Но если еврейский меламед, с его незатейливыми средствами, так умеет сосредоточивать внимательность - 6-летних ребят на изучении мертвого для нас языка, то, значит, искусство это нетрудное.

Почему же оно у нас не процветает, а если и прогрессирует, то черепашьим ходом?

Не говоря уже о том давнем времени, когда я сам учился, не более как двадцать лет назад, я, быв попечителем двух учебных округов, ужасался, видев, как мало знакомы были учителя и весь оффициальный персонал наших школ с этою главною отраслью в педагогии. В это замечательное время наши педагоги вспомнили о Песталоцци и Дистервеге и возлагали большие надежды на наглядное обучение, думая найти в наглядности талисман для культуры детской внимательности. И я сам не был свободен от этого увлечения. Но опыт не оправдал розовых надежд.

Теперь я убедился, что ни наглядность, ни слово, сами по себе, без умения с ними обращаться, как надо и без других условий, ничего путного не сделают. Я убедился еще в том,-- и это главное,- что односторонность в культуре внимательности у народа, как наш, еще недавно выступившего на поприще образования, никуда не годится.
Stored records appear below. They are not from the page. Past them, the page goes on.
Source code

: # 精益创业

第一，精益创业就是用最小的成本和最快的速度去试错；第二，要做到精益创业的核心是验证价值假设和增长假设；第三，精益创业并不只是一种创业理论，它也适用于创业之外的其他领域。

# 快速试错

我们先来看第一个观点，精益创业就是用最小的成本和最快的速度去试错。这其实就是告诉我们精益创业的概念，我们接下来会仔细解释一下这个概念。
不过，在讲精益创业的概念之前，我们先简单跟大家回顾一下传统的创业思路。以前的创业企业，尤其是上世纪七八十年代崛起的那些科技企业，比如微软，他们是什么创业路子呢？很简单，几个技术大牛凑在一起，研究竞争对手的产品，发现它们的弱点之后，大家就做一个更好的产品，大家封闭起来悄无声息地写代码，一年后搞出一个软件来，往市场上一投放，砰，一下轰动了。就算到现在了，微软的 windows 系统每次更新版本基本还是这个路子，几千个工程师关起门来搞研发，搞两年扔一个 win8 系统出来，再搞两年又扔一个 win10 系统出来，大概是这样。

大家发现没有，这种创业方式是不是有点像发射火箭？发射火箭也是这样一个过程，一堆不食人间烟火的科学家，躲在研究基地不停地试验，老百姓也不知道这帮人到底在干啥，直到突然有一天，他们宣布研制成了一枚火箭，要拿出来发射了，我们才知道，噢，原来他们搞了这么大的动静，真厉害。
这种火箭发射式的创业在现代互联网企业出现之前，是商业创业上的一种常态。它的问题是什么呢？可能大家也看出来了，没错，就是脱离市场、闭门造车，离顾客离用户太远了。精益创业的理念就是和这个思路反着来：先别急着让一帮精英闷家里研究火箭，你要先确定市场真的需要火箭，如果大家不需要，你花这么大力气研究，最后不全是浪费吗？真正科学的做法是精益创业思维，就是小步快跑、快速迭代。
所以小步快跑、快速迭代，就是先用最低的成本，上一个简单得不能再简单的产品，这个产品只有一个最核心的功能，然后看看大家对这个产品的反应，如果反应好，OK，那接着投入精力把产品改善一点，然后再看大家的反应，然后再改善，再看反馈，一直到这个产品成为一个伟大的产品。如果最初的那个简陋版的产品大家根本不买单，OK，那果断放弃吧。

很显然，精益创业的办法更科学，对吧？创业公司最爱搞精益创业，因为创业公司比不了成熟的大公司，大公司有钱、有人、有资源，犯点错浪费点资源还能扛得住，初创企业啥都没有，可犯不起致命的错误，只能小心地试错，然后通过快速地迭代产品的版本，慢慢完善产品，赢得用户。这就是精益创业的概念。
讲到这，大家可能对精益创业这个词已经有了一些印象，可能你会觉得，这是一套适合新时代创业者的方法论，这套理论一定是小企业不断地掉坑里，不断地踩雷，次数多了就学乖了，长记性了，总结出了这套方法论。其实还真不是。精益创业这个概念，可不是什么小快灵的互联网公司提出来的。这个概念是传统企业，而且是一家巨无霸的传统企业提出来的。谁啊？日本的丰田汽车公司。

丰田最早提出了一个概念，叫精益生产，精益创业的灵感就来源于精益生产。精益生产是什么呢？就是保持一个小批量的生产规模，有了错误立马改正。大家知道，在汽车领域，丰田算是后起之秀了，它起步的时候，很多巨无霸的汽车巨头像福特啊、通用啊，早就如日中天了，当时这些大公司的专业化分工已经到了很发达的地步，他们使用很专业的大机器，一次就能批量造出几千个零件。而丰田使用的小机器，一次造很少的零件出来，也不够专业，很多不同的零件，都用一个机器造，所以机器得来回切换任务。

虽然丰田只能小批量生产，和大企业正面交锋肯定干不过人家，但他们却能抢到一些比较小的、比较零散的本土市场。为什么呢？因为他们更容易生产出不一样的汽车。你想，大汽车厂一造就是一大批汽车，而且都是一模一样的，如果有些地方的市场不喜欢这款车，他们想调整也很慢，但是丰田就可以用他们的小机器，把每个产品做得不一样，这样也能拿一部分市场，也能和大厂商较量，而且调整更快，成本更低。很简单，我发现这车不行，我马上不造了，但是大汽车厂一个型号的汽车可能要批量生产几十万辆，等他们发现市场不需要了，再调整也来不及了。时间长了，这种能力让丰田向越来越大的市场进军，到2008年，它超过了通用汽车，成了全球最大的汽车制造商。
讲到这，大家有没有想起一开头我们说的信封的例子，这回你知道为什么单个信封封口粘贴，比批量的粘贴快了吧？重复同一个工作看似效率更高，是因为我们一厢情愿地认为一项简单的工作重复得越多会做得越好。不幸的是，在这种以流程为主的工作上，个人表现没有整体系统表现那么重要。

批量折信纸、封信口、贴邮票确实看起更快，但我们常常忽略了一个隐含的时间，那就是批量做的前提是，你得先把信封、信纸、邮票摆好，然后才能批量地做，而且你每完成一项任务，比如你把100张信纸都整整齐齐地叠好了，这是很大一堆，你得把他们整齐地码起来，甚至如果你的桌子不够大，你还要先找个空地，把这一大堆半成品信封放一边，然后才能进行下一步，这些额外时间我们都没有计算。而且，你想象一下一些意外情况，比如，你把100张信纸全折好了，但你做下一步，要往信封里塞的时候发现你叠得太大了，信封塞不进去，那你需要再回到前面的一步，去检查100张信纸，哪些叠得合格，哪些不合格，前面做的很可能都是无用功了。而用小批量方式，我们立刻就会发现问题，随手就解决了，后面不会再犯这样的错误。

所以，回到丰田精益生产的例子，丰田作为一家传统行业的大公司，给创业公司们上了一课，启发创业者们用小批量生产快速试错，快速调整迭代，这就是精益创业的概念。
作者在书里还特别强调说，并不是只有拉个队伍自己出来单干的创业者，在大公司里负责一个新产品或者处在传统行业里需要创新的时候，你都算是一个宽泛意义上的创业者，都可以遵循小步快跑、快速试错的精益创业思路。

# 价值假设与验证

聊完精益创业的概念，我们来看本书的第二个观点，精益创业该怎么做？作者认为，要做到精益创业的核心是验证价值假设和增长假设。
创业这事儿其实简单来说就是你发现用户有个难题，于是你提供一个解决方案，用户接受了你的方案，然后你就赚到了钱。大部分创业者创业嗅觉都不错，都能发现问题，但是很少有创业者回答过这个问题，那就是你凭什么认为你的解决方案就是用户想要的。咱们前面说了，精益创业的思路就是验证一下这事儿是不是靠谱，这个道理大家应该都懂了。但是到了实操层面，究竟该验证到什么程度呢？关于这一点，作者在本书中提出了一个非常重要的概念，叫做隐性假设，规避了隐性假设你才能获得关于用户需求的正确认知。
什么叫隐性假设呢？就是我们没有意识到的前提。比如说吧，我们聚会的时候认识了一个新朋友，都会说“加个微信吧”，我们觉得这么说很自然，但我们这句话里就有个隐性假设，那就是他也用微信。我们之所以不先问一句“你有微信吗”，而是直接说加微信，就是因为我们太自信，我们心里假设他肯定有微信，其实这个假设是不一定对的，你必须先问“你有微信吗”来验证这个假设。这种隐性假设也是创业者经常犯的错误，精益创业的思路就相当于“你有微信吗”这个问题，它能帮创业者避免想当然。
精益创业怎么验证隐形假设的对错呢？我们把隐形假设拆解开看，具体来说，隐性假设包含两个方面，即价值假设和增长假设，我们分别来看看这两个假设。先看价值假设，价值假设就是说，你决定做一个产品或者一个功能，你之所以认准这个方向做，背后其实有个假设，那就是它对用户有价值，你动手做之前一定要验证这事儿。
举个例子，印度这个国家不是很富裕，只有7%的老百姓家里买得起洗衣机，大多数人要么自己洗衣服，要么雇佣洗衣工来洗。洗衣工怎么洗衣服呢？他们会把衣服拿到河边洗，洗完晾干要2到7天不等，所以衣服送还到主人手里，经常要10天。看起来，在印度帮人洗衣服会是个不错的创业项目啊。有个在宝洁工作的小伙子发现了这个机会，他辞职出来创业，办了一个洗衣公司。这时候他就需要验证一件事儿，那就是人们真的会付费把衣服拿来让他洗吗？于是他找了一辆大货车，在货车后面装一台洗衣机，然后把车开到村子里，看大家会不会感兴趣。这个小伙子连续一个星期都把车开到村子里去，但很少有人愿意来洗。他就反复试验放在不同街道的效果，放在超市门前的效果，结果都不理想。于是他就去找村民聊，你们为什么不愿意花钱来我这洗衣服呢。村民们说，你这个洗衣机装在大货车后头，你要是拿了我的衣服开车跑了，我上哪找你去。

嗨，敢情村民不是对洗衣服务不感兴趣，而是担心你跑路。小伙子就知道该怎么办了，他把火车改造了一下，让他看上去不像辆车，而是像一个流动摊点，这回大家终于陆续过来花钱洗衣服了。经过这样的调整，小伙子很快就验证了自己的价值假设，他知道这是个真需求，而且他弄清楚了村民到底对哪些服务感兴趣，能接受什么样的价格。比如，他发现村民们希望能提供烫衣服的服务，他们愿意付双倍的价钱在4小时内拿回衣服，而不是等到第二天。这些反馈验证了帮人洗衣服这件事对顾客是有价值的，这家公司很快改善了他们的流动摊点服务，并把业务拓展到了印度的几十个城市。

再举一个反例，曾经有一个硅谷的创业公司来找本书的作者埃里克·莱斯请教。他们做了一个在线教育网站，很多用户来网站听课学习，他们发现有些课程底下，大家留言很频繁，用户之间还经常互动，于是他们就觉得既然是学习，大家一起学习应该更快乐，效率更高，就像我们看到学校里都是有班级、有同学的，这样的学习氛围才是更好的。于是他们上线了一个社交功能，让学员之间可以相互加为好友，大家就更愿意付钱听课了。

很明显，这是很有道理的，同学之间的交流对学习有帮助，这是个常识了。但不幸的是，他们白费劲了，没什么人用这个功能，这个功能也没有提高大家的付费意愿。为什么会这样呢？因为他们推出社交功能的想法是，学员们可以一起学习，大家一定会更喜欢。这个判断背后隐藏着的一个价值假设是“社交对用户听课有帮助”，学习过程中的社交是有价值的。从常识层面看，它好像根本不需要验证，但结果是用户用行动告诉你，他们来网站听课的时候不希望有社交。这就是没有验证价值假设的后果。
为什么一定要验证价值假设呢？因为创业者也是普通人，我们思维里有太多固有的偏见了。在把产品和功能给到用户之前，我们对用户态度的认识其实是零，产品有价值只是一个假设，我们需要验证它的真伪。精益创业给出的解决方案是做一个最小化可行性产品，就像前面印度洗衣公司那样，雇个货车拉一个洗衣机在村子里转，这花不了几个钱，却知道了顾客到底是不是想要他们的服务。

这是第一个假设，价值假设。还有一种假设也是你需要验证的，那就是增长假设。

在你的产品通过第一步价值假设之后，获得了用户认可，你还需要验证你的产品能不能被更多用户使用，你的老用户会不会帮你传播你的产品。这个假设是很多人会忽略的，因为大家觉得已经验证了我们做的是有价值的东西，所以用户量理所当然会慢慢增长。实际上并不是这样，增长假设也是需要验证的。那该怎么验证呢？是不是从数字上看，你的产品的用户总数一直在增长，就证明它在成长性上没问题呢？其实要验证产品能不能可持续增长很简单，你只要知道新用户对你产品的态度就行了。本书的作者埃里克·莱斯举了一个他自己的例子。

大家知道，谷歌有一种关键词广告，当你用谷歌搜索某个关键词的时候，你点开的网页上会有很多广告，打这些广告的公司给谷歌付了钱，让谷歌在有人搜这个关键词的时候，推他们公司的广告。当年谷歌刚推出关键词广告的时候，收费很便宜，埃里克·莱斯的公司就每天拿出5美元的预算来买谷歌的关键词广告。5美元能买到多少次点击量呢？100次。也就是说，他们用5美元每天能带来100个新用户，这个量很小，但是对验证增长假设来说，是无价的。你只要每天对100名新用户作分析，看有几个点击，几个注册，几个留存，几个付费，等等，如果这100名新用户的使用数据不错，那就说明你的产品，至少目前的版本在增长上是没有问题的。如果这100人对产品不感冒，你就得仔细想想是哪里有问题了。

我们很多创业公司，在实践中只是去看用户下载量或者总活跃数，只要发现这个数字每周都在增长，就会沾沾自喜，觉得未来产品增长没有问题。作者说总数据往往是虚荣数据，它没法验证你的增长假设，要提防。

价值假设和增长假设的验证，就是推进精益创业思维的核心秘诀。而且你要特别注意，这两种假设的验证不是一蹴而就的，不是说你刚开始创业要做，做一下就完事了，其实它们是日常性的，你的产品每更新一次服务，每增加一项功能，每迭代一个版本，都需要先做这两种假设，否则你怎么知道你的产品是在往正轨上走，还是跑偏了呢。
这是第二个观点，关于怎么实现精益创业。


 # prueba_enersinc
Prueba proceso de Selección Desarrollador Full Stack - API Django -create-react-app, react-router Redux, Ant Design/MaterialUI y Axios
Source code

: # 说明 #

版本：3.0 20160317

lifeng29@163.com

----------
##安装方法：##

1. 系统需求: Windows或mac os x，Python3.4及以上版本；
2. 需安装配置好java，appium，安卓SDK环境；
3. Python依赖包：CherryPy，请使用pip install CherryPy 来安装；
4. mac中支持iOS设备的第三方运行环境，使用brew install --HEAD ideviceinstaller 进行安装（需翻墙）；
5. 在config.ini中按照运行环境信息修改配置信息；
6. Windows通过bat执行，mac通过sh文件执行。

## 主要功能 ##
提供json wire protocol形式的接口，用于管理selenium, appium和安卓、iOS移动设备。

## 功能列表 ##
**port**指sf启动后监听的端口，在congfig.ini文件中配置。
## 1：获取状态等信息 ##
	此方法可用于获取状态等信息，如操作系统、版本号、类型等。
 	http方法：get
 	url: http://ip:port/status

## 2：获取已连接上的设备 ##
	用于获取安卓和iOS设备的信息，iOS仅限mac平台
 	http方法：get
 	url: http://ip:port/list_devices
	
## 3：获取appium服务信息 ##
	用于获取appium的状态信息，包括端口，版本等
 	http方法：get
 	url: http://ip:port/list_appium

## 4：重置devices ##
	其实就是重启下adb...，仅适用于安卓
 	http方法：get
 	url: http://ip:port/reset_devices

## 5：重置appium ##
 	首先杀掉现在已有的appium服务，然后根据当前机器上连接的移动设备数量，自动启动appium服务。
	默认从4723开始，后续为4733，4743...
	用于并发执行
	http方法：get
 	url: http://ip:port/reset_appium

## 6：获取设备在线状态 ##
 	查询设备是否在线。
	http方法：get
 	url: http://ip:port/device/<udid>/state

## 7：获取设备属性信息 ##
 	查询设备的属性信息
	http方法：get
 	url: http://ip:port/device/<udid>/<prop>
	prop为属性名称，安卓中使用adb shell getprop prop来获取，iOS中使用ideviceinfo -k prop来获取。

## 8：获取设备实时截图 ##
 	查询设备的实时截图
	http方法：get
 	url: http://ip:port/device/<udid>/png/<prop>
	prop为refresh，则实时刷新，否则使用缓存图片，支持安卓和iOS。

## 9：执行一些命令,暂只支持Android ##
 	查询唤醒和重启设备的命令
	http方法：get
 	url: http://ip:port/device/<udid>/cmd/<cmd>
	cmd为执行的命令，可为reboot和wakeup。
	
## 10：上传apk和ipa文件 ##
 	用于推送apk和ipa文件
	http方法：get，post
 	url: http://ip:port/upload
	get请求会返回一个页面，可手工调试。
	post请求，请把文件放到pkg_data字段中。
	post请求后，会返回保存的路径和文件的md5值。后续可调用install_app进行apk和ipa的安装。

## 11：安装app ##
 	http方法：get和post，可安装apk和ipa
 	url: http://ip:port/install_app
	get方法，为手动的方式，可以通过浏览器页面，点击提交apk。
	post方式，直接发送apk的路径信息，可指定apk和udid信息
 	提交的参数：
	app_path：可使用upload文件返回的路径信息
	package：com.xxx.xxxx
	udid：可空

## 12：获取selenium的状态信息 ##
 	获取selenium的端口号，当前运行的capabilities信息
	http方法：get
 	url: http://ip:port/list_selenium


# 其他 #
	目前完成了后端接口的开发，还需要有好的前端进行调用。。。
Одностороннему меламеду это дело удается, несмотря на грубейшие приемы, потому что у евреев, как у народа древнего, есть традиция образования, да к тому же еще грамота и религия в понятии еврея - неразлучны. Западные народы могут также быть односторонними в образовании, и опять потому же, что имеют предания и традиции. У нас же их нет, и мы живем и начинаем учиться во время, вовсе неблагоприятное для действия и силы традиций.

Вся жизнь моя сложилась бы другим образом, если бы при моем воспитании сумели развить и хорошо направить мою внимательность. Недостатка в этой способности у меня не было; была, и не в малой степени, и разносторонность ума, но и то, и другое были так мало культивированы, что я легко делался односторонником, не умея обращаться с моею внимательностью и направлять ее как следует.

Вообще, мне кажется, на эту замечательную психическую способность мало обращают внимания. Можно обладать прекрасно устроенными от природы органами чувств; эти органы могут быть очень чуткими к принятию впечатлений, могут отлично удерживать впечатления, а потому и отлично содействовать внимательности; но если она сама будет неразвита и заглушена беспорядочным и, выражаясь по-немецки, тумультуарный (Шумным) наплывом впечатлений в детском возрасте, то ничего путного не выйдет,- разве сам бог поможет, наконец, человеку, уже более или менее взрослому углубиться в себя и понять, чего ему недостает для самовоспитания.

С материальной точки зрения, внимательность есть особое состояние напряжения тех элементов мозга, которыми воспринимаются приносимые органами чувств впечатления. В самый момент действия это напряжение не может не быть односторонним; но культурою (упражнением) его можно сделать менее односторонним.